MATERIALS PROVIDED below:

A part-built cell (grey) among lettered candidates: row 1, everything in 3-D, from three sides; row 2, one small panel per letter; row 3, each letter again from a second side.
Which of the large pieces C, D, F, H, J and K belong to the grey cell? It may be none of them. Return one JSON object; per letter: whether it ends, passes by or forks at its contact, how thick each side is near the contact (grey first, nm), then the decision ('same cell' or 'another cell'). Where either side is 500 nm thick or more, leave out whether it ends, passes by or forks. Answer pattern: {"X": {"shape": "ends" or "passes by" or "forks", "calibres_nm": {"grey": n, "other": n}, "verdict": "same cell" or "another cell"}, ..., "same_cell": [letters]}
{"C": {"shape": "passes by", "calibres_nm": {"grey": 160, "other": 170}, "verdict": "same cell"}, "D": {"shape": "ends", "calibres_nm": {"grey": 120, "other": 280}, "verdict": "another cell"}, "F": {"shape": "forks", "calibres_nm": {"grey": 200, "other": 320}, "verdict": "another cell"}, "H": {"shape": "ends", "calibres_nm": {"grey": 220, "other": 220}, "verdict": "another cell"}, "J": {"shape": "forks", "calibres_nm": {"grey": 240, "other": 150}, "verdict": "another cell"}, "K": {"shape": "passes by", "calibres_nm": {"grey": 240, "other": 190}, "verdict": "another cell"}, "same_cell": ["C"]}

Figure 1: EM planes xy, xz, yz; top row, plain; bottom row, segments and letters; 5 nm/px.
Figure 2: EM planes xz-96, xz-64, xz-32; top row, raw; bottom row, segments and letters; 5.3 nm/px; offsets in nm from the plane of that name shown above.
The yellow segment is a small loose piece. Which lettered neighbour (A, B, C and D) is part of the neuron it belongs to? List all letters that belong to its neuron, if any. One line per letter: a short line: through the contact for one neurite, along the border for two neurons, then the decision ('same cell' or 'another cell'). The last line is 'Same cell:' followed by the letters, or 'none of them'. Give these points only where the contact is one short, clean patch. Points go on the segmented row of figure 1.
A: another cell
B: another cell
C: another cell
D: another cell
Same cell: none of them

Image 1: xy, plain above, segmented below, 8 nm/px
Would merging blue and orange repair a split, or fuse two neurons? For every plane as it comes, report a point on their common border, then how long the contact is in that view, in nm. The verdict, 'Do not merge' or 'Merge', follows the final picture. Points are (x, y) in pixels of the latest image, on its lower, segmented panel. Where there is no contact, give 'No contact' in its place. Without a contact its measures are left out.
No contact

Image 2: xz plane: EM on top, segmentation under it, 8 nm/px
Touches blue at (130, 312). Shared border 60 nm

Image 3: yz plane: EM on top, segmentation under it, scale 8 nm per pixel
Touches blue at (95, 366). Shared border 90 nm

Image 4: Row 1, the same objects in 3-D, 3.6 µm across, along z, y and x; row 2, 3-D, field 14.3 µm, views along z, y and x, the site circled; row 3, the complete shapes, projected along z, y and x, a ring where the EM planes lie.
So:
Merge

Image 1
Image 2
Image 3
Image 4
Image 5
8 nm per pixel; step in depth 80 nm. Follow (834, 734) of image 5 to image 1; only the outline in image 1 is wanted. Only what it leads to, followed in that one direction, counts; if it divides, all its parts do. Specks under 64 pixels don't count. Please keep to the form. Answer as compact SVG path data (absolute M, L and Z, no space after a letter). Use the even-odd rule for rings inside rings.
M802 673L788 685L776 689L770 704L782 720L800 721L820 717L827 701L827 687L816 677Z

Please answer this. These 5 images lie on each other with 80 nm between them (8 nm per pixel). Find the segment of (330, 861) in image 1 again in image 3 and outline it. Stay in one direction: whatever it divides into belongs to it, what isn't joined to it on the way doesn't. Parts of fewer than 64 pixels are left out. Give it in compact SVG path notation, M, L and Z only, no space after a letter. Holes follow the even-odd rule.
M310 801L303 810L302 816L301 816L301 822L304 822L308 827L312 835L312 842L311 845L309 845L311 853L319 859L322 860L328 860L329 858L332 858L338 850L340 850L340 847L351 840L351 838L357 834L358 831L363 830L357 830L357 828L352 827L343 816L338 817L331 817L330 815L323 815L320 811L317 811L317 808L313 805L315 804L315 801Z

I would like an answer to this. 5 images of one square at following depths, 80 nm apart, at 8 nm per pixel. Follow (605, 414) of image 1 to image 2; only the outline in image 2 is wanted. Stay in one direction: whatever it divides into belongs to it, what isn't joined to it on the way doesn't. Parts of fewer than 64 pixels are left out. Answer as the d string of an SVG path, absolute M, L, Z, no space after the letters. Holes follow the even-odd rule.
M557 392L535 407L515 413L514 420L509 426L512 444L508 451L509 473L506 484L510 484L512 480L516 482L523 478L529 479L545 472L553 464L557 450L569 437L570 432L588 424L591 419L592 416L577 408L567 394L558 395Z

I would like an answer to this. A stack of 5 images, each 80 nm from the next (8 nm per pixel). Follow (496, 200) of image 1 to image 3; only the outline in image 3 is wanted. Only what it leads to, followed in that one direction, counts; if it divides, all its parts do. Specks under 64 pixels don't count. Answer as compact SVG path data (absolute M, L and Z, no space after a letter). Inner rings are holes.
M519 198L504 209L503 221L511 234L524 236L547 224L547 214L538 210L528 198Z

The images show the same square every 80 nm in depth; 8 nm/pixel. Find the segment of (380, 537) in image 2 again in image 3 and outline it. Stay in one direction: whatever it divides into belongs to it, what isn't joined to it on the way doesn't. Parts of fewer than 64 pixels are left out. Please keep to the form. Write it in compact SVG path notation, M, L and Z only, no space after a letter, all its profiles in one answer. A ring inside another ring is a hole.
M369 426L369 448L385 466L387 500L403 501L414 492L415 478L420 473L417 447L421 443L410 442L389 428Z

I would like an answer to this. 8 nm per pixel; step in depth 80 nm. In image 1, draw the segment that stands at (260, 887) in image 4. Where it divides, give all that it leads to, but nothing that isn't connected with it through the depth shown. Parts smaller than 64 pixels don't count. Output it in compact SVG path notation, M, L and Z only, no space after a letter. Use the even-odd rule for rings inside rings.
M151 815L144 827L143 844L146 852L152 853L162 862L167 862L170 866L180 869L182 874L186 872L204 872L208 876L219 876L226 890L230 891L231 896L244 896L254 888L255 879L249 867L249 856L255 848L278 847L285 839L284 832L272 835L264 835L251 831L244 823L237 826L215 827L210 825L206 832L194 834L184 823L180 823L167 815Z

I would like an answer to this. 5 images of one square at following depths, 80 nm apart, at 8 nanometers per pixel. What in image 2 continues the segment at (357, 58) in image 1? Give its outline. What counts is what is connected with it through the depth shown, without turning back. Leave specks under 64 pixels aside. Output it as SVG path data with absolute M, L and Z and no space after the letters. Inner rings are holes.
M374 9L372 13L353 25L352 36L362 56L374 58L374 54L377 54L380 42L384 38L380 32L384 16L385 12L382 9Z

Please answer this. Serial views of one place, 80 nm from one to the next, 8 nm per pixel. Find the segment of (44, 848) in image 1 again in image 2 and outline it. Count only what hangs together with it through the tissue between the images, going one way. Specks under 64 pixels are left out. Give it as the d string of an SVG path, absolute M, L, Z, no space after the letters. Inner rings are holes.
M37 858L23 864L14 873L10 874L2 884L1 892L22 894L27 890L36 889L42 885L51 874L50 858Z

End of MATERIALS PROVIDED.

EXERCISE AIM:
State how many lines of the data contain the word "planes". Nothing besides the number belongs in the reply.

SOLUTION FOR THIS EXERCISE:
3